** Prompt 1 **
Answer these questions about the thread on response times:
(a) How long does a browser using "Happy Eyeballs" wait on an IPv6 connection before starting a duplicate one over IPv4?
(b) What name does the reply from strlen give to asking multiple endpoints at once and taking the first to respond?
(c) Which implementations does the first post say already behave this way for reads?

Start of Reading text

Jeff Dean - Achieving Rapid Response Times in Large Online Services

colmmacc · on April 4, 2012

Jeff Dean's presentation comes close to suggesting concurrency as an approach, with the 2ms wait-and-see approach, but I often wonder if a truly concurrent pattern of access is feasible in some cases.

For many idempotent operations, it seems likely the most fault-tolerant and latency-optimizing pattern is to ask multiple endpoints concurrently - take the first to respond, and discard or terminate the duplicates (and if one fails, so what?). Obviously this isn't cheap; sufficient bus/network and endpoint capacity is necessary - but isn't it the natural progression of a trend?

Some RAID1(0) implementations behave like this (for reads) already.

In say 5 years, might it be optimal for web browsers to initiate TCP connections to multiple web endpoints, and go with the first to initialise? One would imagine the additional TCP load to be tolerable. Or maybe even multiple full HTTP requests and take the first to fully succeed - maybe bits will be cheap enough to transmit by then that the gains are worth it.

In say 20 years, might it be optimal for networks to disperse packets via multiple diverse paths, and ignore duplicates? Just how cheap can Moore's law and Shannon's theorem push network transmission?

DNS requests are so cheap that many DNS resolvers already implement this technique - sending queries to authoritative servers in parallell and just going with the first to respond.

Clearly there are many times when concurrency is worse; non-idempotent operations, or when read-after-write consistency is required. And of course the costs have to be manageable and make sense. But I'd love to know of any economic or technical studies that have been made for the approach in general.

modeless · on April 4, 2012

In say 5 years, might it be optimal for web browsers to initiate TCP connections to multiple web endpoints, and go with the first to initialise?

In fact, browsers do something like this today to deal with broken IPv6 implementations, under the name "Happy Eyeballs": http://tools.ietf.org/html/draft-ietf-v6ops-happy-eyeballs-0...

The idea is that if a IPv6 connection isn't established after 300ms then the browser just starts a duplicate connection over IPv4 and uses whichever one comes back sooner.

colmmacc · on April 4, 2012

That's another good example! But 300 ms is nearly four times the limit of human perception. So I do wonder if - as network and service costs diminish - simply using many connections for the same thing won't seem so "wasteful".

strlen · on April 4, 2012

> For many idempotent operations, it seems likely the most fault-tolerant and latency-optimizing pattern is to ask multiple endpoints concurrently - take the first to respond, and discard or terminate the duplicates (and if one fails, so what?). Obviously this isn't cheap; sufficient bus/network and endpoint capacity is necessary - but isn't it the natural progression of a trend?

That's called latency leveling. It's actually done (at least on writes) by the different open source Dynamo implementations.

End of Reading text
Start of Extracted records

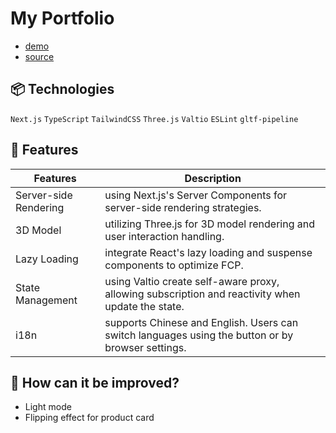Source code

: # My Portfolio

- [demo](https://jerrytech.vercel.app/)
- [source](https://github.com/jerryhuangyu/jerrytech)

## 📦 Technologies

`Next.js` `TypeScript` `TailwindCSS` `Three.js` `Valtio` `ESLint` `gltf-pipeline`

## 🦄 Features


| Features                 | Description                                                                                              |
| ------------------------ | -------------------------------------------------------------------------------------------------------- |
| Server-side Rendering    | using Next.js's Server Components for server-side rendering strategies.                                  |
| 3D Model                 | utilizing Three.js for 3D model rendering and user interaction handling.                                 |
| Lazy Loading             | integrate React's lazy loading and suspense components to optimize FCP.                                  |
| State Management         | using Valtio create self-aware proxy, allowing subscription and reactivity when update the state.        |
| i18n                     | supports Chinese and English. Users can switch languages using the button or by browser settings.        |

## 💭 How can it be improved?

- Light mode
- Flipping effect for product card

End of Extracted records

** Prompt 2 **
Arrange everything from the start of the rows down to the line containing "## 🦄 Features" as a numbered list, skipping blank lines. Leave the pictures out of your answer.

** Output 1 **
(a) 300ms
(b) Latency leveling
(c) Some RAID1(0) implementations

** Output 2 **
1. Source code
2. : # My Portfolio
3. - [demo](https://jerrytech.vercel.app/)
4. - [source](https://github.com/jerryhuangyu/jerrytech)
5. ## 📦 Technologies
6. `Next.js` `TypeScript` `TailwindCSS` `Three.js` `Valtio` `ESLint` `gltf-pipeline`
7. ## 🦄 Features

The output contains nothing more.